## Request
Give every line of the entries below again, replacing "scientific name" with "Latin name" and keeping everything else unchanged.
= = = =
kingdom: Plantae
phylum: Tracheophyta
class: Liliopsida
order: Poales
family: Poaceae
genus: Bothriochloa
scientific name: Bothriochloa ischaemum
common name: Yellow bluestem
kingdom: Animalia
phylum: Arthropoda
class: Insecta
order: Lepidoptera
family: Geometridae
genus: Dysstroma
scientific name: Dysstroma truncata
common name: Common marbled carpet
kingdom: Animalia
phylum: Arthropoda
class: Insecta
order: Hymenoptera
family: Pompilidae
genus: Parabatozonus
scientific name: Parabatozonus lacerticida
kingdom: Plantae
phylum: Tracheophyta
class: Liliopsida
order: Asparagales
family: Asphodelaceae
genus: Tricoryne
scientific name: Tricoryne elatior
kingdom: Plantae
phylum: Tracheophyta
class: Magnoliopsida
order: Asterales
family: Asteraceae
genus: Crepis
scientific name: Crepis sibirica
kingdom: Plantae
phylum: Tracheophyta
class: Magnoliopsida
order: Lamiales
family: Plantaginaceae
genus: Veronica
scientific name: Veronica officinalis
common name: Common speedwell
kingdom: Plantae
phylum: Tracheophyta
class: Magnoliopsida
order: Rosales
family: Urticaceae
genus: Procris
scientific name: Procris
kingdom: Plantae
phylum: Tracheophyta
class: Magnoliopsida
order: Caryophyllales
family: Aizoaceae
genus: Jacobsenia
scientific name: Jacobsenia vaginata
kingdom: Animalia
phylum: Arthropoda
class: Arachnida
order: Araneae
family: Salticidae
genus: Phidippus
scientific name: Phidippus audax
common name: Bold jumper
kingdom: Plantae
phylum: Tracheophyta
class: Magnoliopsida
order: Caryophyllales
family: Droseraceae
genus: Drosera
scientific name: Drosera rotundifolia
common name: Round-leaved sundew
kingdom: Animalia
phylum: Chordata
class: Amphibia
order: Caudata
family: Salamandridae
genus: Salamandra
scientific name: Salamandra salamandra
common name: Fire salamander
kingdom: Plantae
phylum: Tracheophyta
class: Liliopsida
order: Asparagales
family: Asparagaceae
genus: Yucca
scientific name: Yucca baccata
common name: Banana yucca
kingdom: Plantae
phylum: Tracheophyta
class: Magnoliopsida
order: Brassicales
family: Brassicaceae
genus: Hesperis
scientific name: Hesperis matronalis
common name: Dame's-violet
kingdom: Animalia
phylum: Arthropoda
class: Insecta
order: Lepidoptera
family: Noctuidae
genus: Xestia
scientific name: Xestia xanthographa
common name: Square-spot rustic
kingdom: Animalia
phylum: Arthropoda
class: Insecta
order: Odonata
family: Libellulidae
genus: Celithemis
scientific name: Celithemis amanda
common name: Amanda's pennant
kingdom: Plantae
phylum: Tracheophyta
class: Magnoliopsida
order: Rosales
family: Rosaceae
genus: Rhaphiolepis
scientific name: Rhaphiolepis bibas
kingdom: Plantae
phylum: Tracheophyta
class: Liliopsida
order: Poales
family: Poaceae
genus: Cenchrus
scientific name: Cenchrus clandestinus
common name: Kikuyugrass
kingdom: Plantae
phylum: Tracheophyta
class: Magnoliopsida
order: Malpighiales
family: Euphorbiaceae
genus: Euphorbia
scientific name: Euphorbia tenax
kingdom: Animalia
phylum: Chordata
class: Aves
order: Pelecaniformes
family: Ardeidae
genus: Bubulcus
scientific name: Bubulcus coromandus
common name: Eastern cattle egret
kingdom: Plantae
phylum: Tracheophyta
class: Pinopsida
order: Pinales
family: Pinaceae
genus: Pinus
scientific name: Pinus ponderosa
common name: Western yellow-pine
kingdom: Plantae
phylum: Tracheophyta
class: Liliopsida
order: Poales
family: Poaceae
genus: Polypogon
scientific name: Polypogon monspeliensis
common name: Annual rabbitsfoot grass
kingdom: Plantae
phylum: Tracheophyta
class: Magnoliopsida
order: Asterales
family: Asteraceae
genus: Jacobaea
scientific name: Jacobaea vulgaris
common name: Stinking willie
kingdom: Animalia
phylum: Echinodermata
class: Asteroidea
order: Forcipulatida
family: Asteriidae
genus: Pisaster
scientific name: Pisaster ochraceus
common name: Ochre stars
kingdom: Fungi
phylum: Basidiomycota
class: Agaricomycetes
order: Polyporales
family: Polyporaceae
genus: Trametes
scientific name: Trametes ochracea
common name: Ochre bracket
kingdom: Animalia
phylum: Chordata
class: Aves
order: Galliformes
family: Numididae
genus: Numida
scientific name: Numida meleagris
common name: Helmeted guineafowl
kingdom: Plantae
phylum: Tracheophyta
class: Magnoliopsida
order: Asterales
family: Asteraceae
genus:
= = = =
## Complete answer
kingdom: Plantae
phylum: Tracheophyta
class: Liliopsida
order: Poales
family: Poaceae
genus: Bothriochloa
Latin name: Bothriochloa ischaemum
common name: Yellow bluestem
kingdom: Animalia
phylum: Arthropoda
class: Insecta
order: Lepidoptera
family: Geometridae
genus: Dysstroma
Latin name: Dysstroma truncata
common name: Common marbled carpet
kingdom: Animalia
phylum: Arthropoda
class: Insecta
order: Hymenoptera
family: Pompilidae
genus: Parabatozonus
Latin name: Parabatozonus lacerticida
kingdom: Plantae
phylum: Tracheophyta
class: Liliopsida
order: Asparagales
family: Asphodelaceae
genus: Tricoryne
Latin name: Tricoryne elatior
kingdom: Plantae
phylum: Tracheophyta
class: Magnoliopsida
order: Asterales
family: Asteraceae
genus: Crepis
Latin name: Crepis sibirica
kingdom: Plantae
phylum: Tracheophyta
class: Magnoliopsida
order: Lamiales
family: Plantaginaceae
genus: Veronica
Latin name: Veronica officinalis
common name: Common speedwell
kingdom: Plantae
phylum: Tracheophyta
class: Magnoliopsida
order: Rosales
family: Urticaceae
genus: Procris
Latin name: Procris
kingdom: Plantae
phylum: Tracheophyta
class: Magnoliopsida
order: Caryophyllales
family: Aizoaceae
genus: Jacobsenia
Latin name: Jacobsenia vaginata
kingdom: Animalia
phylum: Arthropoda
class: Arachnida
order: Araneae
family: Salticidae
genus: Phidippus
Latin name: Phidippus audax
common name: Bold jumper
kingdom: Plantae
phylum: Tracheophyta
class: Magnoliopsida
order: Caryophyllales
family: Droseraceae
genus: Drosera
Latin name: Drosera rotundifolia
common name: Round-leaved sundew
kingdom: Animalia
phylum: Chordata
class: Amphibia
order: Caudata
family: Salamandridae
genus: Salamandra
Latin name: Salamandra salamandra
common name: Fire salamander
kingdom: Plantae
phylum: Tracheophyta
class: Liliopsida
order: Asparagales
family: Asparagaceae
genus: Yucca
Latin name: Yucca baccata
common name: Banana yucca
kingdom: Plantae
phylum: Tracheophyta
class: Magnoliopsida
order: Brassicales
family: Brassicaceae
genus: Hesperis
Latin name: Hesperis matronalis
common name: Dame's-violet
kingdom: Animalia
phylum: Arthropoda
class: Insecta
order: Lepidoptera
family: Noctuidae
genus: Xestia
Latin name: Xestia xanthographa
common name: Square-spot rustic
kingdom: Animalia
phylum: Arthropoda
class: Insecta
order: Odonata
family: Libellulidae
genus: Celithemis
Latin name: Celithemis amanda
common name: Amanda's pennant
kingdom: Plantae
phylum: Tracheophyta
class: Magnoliopsida
order: Rosales
family: Rosaceae
genus: Rhaphiolepis
Latin name: Rhaphiolepis bibas
kingdom: Plantae
phylum: Tracheophyta
class: Liliopsida
order: Poales
family: Poaceae
genus: Cenchrus
Latin name: Cenchrus clandestinus
common name: Kikuyugrass
kingdom: Plantae
phylum: Tracheophyta
class: Magnoliopsida
order: Malpighiales
family: Euphorbiaceae
genus: Euphorbia
Latin name: Euphorbia tenax
kingdom: Animalia
phylum: Chordata
class: Aves
order: Pelecaniformes
family: Ardeidae
genus: Bubulcus
Latin name: Bubulcus coromandus
common name: Eastern cattle egret
kingdom: Plantae
phylum: Tracheophyta
class: Pinopsida
order: Pinales
family: Pinaceae
genus: Pinus
Latin name: Pinus ponderosa
common name: Western yellow-pine
kingdom: Plantae
phylum: Tracheophyta
class: Liliopsida
order: Poales
family: Poaceae
genus: Polypogon
Latin name: Polypogon monspeliensis
common name: Annual rabbitsfoot grass
kingdom: Plantae
phylum: Tracheophyta
class: Magnoliopsida
order: Asterales
family: Asteraceae
genus: Jacobaea
Latin name: Jacobaea vulgaris
common name: Stinking willie
kingdom: Animalia
phylum: Echinodermata
class: Asteroidea
order: Forcipulatida
family: Asteriidae
genus: Pisaster
Latin name: Pisaster ochraceus
common name: Ochre stars
kingdom: Fungi
phylum: Basidiomycota
class: Agaricomycetes
order: Polyporales
family: Polyporaceae
genus: Trametes
Latin name: Trametes ochracea
common name: Ochre bracket
kingdom: Animalia
phylum: Chordata
class: Aves
order: Galliformes
family: Numididae
genus: Numida
Latin name: Numida meleagris
common name: Helmeted guineafowl
kingdom: Plantae
phylum: Tracheophyta
class: Magnoliopsida
order: Asterales
family: Asteraceae
genus:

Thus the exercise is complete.